Continue the page on Distributed Checksum Clearinghouses reputations that follows, picking up right after its final sentence.

══ Page text ══

Distributed Checksum Clearinghouses Reputations

The current version of the DCC source is version 2.3.169, March 22, 2024.

Introduction

The Distributed Checksum Clearinghouses or DCC is an anti-spam content filter that is based on a distributed database that collects real time reports about mail from a global network of servers. Each report consists of several checksums. The most important checksums are of message bodies, the IP address of the SMTP client or mail sender, bits of envelope, and so forth. Each time a DCC client sends a report to a DCC server, the server records the report (modulo data reduction/compression) and answers with how many times it has heard of each checksum in the report. A DCC client can take that answer and decide "this message is bulk because the DCC network has heard of it more than X times."

═══
══ Information ══

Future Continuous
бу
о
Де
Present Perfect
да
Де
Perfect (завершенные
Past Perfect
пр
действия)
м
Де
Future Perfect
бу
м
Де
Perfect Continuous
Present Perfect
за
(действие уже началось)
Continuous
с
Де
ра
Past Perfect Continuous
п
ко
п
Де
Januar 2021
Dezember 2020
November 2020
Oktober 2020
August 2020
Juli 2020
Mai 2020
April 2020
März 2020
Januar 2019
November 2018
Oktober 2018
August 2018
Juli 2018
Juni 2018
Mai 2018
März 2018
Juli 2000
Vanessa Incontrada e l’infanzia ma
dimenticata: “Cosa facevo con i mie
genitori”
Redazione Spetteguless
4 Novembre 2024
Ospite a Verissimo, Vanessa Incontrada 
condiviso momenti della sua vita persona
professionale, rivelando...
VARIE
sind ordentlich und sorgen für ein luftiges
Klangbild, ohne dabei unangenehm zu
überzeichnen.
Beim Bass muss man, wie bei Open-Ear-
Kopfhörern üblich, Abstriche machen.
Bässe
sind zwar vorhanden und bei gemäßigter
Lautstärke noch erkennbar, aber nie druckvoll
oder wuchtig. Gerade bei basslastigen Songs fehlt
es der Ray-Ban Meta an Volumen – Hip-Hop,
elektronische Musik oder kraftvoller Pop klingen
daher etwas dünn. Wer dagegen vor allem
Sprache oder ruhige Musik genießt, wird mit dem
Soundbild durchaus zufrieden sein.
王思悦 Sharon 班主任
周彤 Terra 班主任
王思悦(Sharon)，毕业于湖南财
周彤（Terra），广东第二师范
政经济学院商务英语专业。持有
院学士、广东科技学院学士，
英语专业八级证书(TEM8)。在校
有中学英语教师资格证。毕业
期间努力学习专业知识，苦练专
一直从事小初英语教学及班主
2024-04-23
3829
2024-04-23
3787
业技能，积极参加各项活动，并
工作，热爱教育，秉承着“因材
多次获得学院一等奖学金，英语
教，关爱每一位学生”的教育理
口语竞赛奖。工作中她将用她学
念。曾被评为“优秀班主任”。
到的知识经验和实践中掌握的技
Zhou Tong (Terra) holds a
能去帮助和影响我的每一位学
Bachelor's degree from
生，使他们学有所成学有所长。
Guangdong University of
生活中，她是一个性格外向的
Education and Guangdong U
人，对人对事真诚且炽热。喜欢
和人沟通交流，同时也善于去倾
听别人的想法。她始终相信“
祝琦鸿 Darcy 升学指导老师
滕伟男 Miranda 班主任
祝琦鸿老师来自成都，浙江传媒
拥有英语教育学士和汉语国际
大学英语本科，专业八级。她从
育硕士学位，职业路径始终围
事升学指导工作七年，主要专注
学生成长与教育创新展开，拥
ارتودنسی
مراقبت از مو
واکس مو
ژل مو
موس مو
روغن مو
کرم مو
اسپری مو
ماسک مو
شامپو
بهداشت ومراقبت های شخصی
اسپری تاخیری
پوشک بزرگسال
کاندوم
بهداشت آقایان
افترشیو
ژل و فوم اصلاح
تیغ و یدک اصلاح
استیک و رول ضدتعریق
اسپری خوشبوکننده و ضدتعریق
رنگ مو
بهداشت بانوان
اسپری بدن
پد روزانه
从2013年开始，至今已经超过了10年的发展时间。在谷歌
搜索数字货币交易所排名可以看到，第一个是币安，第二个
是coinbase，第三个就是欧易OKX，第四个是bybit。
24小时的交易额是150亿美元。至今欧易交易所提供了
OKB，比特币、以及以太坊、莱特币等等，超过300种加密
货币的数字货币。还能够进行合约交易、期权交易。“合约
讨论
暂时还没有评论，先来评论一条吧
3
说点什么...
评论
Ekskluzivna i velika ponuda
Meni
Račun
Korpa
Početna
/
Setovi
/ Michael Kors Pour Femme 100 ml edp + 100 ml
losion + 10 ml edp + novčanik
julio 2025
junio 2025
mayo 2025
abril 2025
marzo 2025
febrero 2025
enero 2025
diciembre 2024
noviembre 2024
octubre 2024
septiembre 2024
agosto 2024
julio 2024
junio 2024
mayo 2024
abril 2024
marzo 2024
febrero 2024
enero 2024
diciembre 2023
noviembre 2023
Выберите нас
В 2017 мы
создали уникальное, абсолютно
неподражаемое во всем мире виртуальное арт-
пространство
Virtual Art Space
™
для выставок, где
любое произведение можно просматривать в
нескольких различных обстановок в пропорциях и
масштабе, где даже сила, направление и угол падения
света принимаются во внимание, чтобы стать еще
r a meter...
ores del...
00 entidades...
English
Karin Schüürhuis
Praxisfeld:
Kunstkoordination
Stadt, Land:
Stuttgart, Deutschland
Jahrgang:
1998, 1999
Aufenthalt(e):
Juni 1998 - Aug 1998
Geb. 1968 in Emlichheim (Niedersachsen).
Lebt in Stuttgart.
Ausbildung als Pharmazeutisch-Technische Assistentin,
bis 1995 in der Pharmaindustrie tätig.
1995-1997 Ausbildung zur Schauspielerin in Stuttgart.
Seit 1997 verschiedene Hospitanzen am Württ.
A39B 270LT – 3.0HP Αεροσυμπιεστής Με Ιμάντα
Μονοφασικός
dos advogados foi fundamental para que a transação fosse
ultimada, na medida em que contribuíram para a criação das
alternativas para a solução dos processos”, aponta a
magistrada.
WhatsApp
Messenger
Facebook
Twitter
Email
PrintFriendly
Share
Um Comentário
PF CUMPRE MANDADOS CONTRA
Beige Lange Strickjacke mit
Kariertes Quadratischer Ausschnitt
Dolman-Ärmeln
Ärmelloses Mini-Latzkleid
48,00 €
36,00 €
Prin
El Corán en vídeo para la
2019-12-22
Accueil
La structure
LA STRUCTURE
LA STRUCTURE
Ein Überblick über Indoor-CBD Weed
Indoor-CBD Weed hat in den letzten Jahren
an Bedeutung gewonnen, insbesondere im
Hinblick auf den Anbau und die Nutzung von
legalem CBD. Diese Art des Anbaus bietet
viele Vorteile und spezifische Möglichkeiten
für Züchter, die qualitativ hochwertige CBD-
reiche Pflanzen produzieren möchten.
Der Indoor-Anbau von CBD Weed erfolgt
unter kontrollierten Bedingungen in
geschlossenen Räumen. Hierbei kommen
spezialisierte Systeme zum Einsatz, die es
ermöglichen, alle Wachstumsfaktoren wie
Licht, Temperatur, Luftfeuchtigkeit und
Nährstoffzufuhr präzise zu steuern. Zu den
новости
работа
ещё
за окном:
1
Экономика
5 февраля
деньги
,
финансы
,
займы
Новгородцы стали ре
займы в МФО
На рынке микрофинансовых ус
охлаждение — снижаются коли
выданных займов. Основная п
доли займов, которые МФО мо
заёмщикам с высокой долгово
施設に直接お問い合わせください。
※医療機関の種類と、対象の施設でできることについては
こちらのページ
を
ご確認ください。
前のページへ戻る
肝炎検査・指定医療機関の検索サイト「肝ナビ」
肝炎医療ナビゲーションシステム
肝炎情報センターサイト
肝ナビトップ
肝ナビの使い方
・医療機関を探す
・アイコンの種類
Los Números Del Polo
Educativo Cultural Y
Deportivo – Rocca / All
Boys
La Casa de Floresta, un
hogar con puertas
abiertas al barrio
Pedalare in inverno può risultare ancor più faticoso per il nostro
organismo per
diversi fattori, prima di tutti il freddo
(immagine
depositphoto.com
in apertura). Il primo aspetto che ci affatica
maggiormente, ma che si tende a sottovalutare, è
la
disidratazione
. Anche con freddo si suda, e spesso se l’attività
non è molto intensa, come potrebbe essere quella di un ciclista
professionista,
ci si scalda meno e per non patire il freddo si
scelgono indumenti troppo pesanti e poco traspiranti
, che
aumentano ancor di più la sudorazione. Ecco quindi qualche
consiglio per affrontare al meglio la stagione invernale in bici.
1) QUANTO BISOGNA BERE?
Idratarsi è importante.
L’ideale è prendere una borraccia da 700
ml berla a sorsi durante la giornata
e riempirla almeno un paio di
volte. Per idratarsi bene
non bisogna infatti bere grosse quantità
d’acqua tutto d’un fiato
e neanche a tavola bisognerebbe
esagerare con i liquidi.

═══

Solved problem
DCC Reputations

click for more graphs

A DCC server also computes reputations by counting the total number of mail messages sent from particularly active IP addresses, and the number of bulk messages each sends. The percentage of bulk mail seen from an IP address is its DCC reputation. For example, a DCC Reputation of 50% means that 50% of the mail that the global DCC Reputation network has seen from an IP address has been bulk. Because the DCC network is not omniscient, the DCC Reputation of an IP address tends to understate the probability that the next message from an IP address will be bulk.

Reputations are flooded among DCC reputation servers along with DCC checksums. Thus DCC Reputations are like DCC counts, more reliable as more systems participate.

DCC reputation servers detect bulk mail to compute reputations using counts of DCC body checksums reported to all DCC servers in the global network of DCC servers. Mail messages rejected because of a DCC reputation are reported a second time to the global network with counts of MANY. This ensures that the messages will be rejected if sent from some other IP address to any mail system using a DCC client.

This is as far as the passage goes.